Ken Flaherty’s Doomed Gallery in East London has a rapid turn-around of exhibitions of provocative new work. Thursday last week opened a show of “six new and emerging artists from across two of the UK’s most vibrant and cultural cities”, namely London and Leeds. One artist whose work really grabbed my attention was Dan Beesley. His mixed-media works hit me with a surge of wildly Dionysian energy.

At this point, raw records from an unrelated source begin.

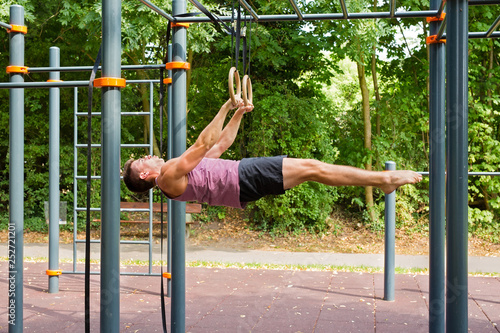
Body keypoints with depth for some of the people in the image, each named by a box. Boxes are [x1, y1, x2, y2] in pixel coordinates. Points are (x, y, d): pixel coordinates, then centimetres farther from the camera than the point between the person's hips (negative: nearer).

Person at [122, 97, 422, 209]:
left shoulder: (179, 172, 24)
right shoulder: (169, 177, -5)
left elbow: (221, 145, 27)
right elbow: (203, 144, -14)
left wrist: (238, 114, 21)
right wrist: (226, 108, -11)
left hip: (242, 174, 9)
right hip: (243, 179, -9)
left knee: (310, 167, 2)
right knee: (311, 168, -13)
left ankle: (383, 179, 6)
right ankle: (385, 179, -9)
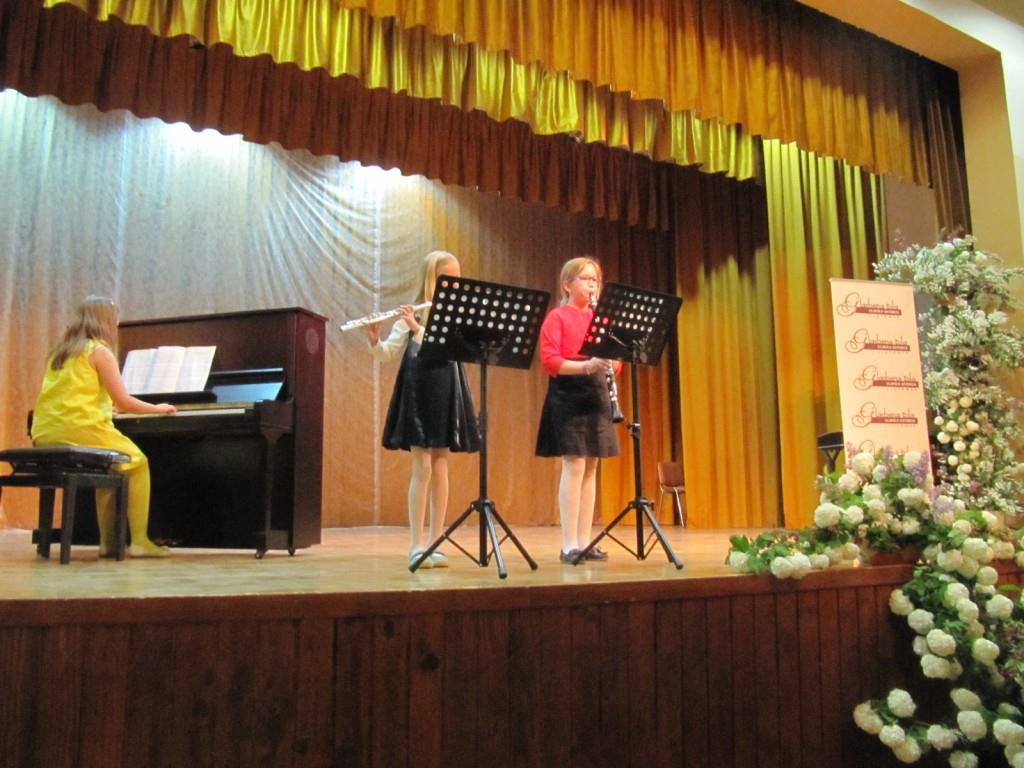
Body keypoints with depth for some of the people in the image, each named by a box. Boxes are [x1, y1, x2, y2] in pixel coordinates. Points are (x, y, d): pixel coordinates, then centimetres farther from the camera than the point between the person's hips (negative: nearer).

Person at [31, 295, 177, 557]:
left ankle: (108, 541, 21)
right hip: (80, 431, -7)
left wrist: (107, 406, 45)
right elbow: (124, 402, -7)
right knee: (138, 463, 12)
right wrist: (157, 408, 10)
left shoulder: (60, 352, 19)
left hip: (46, 436, 8)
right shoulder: (100, 351, -3)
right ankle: (140, 541, 3)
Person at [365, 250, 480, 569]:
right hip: (419, 395, -3)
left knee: (440, 469, 6)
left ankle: (434, 544, 13)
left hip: (446, 397, 3)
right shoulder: (411, 314, 0)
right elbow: (386, 354, -5)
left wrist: (419, 329, -22)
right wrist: (374, 340, -25)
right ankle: (416, 546, 2)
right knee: (422, 469, -5)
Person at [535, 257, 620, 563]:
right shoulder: (557, 317, -3)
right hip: (567, 395, -6)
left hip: (596, 395, 6)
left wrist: (610, 363, -10)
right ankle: (569, 545, -4)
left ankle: (585, 542, 13)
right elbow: (549, 361, -13)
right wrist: (585, 366, -25)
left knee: (590, 468, 7)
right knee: (574, 466, -10)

Beesley’s work is situated outside of any obvious genres, but has pointers to Marcel Duchamp and Max Ernst. Duchamp’s ‘ready-mades’ were found objects that he put forward from 1915 onwards, culminating in his infamous urinal (Fountain, 1917), and were supposed to be an interrogation of the very idea of man-made art, which Duchamp regarded as “unnecessary”. It was, however, an intellectually bankrupt move by Duchamp since it told us nothing and went nowhere. Only when the found object is subject to intervention do we encounter the interesting process that we call ‘art’. Beesley displays chunks of furniture from his studio that have subtle and ambiguous interventions. In fact, the naturalistic chaos of the works makes it largely impossible to tell where the found object ends and the intervention begins. And in this respect he reminds me of Ernst, who would begin a picture with the naturalistic chaos of dripping paint, or frottage and grattage, and tease an image out of it. Beesley resists the temptation to follow Ernst and make order out of chaos, and leaves us to confront natural mess unfettered by reason.

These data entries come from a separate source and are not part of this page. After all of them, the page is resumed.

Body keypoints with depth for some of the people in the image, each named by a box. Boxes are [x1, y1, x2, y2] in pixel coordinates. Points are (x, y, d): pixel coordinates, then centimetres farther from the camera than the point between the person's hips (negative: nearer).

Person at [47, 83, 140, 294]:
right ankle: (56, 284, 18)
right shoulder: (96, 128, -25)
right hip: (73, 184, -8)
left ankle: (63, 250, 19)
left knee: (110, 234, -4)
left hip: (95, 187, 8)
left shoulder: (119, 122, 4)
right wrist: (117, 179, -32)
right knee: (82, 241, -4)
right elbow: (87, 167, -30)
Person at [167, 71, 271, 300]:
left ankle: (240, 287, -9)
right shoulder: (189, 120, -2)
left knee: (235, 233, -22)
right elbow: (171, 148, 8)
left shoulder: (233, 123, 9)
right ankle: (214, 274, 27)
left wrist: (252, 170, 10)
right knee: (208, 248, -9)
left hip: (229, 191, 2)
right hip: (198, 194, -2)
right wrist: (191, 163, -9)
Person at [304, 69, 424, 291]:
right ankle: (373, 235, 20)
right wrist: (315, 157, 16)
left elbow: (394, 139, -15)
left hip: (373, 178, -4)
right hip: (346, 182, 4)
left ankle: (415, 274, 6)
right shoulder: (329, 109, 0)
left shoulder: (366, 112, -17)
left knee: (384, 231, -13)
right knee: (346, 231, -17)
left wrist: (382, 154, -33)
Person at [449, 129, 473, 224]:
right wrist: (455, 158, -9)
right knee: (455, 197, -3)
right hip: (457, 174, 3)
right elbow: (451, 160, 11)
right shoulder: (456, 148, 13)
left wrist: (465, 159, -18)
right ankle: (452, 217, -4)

Daubs of paint, drips of candle wax and a felled candle, a key imprisoned by some glue-like substance, stencilled geometric forms, … the irresistible beauty of natural disorder. It was the Romantic era that formally recognised that the ruins of a castle have a greater aesthetic appeal than an intact one: naturalistic chaos is neither pure chaos, like Jackson Pollock’s meaninglessly random drip paintings, but neither is it the deliberate product of a thinking mind. It is a work that dances on the edge of chaos but withstands the vertiginous pull of the abyss.

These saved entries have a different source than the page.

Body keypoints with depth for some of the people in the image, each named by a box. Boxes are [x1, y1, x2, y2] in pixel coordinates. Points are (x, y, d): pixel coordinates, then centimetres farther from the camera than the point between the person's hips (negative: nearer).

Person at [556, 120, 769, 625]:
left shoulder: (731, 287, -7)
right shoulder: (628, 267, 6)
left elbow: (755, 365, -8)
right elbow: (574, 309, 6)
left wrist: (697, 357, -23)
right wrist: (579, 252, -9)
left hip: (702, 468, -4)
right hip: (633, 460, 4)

Beesley studied Fine Art at Leeds College of Art and Design. He is now based in Leeds and works across multiple disciplines. Several of his earlier works on paper can be seen on his Tumblr portfolio, danteonline.tumblr.com. These are interesting but not match the power and authenticity of new mixed-media pieces shown in the No Frills show at Doomed.
Doomed Gallery, 65 Ridley Rd, London E8 2NP.